The BSA/Gibs report notes that EOH, for example, made certain ‘donations’ to the ANC and subsequently won two lucrative contracts from the City of Joburg, worth R109-million and R404-million, in dubious circumstances. The problem with this type of activity, the report notes, is that in South Africa companies are not compelled to disclose details of donations in their annual financial statements. “In the absence of such an obligation in the Companies Act, companies should commit, in their anti-corruption policy, to disclosing these, along with details of commercial dealings with politically exposed people.”

EOH willingly participated in the Corruption Watch research as a case study for addressing corporate corruption in South Africa.

The way forward

What should such a dedicated anti-corruption programme look like? How far should it go? Who should have oversight responsibility? How would it incorporate existing compliance functions, such as internal audit and whistle-blowing programmes?

These questions, and more, were at the heart of the work to develop the BLSA/Gibs guide.

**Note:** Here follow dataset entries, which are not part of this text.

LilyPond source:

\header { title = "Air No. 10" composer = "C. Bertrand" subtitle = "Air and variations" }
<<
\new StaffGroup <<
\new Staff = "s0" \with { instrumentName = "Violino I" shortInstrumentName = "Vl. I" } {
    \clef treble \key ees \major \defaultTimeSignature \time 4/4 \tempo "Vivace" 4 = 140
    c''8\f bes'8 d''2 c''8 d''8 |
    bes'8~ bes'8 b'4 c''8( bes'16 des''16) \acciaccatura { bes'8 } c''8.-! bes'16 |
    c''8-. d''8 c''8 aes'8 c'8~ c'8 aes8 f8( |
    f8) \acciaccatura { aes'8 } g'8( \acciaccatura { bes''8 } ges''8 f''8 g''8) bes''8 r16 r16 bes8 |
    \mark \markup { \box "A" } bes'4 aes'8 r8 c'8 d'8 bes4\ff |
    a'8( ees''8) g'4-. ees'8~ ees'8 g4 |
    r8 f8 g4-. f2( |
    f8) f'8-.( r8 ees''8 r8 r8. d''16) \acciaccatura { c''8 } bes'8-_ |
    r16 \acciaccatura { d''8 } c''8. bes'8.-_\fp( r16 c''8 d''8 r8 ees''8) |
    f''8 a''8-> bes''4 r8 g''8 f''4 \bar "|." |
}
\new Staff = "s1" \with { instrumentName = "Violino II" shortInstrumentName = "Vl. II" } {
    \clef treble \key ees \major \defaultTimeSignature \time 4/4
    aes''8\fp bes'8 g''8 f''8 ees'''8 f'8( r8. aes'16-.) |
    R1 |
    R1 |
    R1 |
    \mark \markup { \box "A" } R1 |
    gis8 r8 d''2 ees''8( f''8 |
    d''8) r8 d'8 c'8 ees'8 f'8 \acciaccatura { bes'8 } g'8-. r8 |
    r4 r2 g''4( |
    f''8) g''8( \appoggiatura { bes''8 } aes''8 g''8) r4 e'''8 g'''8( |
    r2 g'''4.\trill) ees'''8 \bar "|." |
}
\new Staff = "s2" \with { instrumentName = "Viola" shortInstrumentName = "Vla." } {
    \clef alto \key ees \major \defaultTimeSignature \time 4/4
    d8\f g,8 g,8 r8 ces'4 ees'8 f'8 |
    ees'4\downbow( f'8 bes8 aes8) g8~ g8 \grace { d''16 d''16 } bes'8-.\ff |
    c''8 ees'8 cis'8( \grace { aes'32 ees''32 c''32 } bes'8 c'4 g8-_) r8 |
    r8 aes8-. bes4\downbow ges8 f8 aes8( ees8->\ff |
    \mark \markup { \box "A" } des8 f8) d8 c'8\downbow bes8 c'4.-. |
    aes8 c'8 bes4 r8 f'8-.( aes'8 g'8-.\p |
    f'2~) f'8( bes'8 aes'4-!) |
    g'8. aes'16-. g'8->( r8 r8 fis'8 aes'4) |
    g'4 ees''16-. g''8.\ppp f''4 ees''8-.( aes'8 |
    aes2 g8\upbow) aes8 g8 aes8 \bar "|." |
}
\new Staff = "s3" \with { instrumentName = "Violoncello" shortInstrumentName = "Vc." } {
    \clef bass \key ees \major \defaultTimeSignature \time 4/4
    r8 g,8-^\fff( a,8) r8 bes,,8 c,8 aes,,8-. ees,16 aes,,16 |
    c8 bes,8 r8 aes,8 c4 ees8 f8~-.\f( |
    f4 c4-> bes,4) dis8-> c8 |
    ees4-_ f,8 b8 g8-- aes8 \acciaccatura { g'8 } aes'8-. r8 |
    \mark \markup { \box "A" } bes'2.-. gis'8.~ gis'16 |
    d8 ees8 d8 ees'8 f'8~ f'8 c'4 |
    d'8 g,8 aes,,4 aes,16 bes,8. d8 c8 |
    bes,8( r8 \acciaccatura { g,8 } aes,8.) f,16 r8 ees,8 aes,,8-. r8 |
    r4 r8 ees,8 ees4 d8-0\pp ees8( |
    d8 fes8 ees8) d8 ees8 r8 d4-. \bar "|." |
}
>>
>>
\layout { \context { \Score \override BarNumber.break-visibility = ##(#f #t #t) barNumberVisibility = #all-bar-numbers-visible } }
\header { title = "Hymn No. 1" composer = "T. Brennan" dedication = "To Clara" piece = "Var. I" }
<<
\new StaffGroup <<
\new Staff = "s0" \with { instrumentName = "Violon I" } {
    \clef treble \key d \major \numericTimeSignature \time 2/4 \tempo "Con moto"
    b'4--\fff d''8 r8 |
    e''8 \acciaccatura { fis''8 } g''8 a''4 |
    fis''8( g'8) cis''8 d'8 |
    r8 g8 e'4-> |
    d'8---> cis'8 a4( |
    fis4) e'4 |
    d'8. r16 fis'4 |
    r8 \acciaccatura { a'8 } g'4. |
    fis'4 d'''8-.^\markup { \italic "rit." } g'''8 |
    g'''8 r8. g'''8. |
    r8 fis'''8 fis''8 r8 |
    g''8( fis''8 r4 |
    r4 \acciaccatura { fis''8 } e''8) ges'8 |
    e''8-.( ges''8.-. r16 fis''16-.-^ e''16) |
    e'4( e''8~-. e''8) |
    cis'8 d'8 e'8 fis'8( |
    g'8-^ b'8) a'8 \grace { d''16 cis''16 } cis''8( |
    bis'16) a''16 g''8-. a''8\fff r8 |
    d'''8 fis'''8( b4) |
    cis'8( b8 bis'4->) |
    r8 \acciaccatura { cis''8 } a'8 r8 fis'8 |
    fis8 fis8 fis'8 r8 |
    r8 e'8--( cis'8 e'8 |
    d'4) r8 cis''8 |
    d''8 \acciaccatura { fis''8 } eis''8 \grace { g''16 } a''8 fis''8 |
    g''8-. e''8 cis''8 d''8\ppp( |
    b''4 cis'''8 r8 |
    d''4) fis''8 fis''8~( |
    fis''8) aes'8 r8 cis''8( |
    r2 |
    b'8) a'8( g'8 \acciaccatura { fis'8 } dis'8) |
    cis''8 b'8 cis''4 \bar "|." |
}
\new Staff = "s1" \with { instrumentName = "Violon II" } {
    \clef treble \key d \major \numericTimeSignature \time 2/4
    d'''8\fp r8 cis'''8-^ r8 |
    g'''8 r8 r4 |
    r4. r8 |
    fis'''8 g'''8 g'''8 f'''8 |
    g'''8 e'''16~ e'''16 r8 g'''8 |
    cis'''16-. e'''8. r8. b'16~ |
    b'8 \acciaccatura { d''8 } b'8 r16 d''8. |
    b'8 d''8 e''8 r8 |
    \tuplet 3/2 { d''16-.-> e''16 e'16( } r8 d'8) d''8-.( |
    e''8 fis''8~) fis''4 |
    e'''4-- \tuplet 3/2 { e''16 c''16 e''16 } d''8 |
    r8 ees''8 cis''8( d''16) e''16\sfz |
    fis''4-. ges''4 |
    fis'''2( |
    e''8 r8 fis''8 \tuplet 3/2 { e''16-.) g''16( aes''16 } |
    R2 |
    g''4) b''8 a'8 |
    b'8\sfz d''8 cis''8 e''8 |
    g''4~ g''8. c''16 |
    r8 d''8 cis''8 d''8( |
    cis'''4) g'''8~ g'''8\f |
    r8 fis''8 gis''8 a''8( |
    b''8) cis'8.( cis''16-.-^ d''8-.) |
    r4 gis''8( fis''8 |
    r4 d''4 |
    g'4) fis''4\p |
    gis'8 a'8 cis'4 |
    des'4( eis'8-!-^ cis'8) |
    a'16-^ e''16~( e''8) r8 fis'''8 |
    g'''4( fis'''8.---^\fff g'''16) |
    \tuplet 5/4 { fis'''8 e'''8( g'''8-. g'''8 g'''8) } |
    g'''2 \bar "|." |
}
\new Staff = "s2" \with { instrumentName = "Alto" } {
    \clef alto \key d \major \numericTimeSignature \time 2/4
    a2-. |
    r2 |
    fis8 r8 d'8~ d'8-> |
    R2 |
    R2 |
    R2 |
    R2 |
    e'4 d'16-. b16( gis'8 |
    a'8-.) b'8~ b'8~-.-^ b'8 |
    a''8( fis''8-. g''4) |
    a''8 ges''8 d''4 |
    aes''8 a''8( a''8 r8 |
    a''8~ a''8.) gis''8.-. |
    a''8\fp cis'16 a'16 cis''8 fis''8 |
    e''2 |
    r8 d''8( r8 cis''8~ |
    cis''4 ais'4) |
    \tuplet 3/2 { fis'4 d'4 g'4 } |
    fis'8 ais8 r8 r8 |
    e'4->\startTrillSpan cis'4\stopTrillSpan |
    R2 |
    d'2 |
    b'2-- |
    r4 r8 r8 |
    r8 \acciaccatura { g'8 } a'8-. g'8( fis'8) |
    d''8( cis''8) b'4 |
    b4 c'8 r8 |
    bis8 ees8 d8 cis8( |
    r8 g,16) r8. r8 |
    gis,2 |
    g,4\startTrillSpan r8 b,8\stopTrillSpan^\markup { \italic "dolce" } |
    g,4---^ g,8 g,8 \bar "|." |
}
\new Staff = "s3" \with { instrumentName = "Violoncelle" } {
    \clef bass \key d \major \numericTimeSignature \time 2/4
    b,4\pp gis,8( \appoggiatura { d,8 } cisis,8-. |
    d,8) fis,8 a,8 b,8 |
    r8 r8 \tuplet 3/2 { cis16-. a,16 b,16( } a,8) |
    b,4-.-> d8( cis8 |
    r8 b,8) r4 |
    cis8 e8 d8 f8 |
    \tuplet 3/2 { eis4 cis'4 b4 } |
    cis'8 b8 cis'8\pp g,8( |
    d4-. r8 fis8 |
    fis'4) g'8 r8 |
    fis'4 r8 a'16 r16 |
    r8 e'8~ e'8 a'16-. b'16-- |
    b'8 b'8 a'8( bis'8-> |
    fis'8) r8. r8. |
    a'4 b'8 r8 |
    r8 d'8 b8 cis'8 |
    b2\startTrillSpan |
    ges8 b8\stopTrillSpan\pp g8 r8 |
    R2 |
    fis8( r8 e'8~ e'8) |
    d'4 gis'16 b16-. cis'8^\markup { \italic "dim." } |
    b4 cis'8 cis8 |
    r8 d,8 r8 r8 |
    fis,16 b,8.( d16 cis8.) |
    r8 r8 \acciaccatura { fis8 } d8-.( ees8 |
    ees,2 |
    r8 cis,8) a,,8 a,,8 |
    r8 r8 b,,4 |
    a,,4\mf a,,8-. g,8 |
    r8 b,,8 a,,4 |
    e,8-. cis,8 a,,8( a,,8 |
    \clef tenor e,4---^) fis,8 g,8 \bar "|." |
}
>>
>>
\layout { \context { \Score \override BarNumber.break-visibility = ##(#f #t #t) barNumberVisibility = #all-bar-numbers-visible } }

Having deliberated on these issues, the team proposes 38 central principles, grouped into eight categories, which could easily form a good starting point for an anti-corruption policy that a company could adopt. The categories are:

  • 1. The tone from the top and the role of the board;
  • 2. The adoption and publishing of an anti-corruption policy;
  • 3. The formation and structure of the anti-compliance function;
  • 4. The substance of the anti-corruption policy;
  • 5. The role of regular risk assessments;
  • 6. The role of whistle-blowers;
  • 7. The role of reparations; and
  • 8. Guidelines for ethical lobbying.

However, individual companies taking these steps will not have nearly the impact of a concerted corporate effort, the report stresses. Consequently, it has dedicated an entire chapter to the importance of business taking collective action, and supplies several suggestions on how to make it work.

The view of Gibs director Rabbi Gideon Pogrund is that “companies must move beyond their immediate and narrow self-interests and instead focus on the bigger picture, thereby helping to ensure the longer-term conditions for their success.”

Furthermore, EOH CEO Stephen van Coller says it must start with the public deciding that “it’s not alright to be corrupt — so if you’re corrupt, you’re an outcast. This is why, if we really want to fight corruption, we have to do it openly and systematically.”

BLSA CEO Busi Mavuso says of the document, “It bolsters the corporate governance framework and gives companies a comprehensive, workable plan to tackle corruption. But it will only work if we act collectively in making these proposals a reality across the business landscape.”

There is evidence, the BLSA/Gibs report concludes, that other countries and cities have been able to pull off just such a U-turn in the past, in the face of people who said it couldn’t be done — such as Singapore.

The two organisations envision the guide as being “the launchpad, not just for a much-needed discussion on how to create a corruption-resistant business sector but also, more ambitiously, for a blueprint on how to return South African society to the apex of the global socio-political order when it comes to ethical practices.”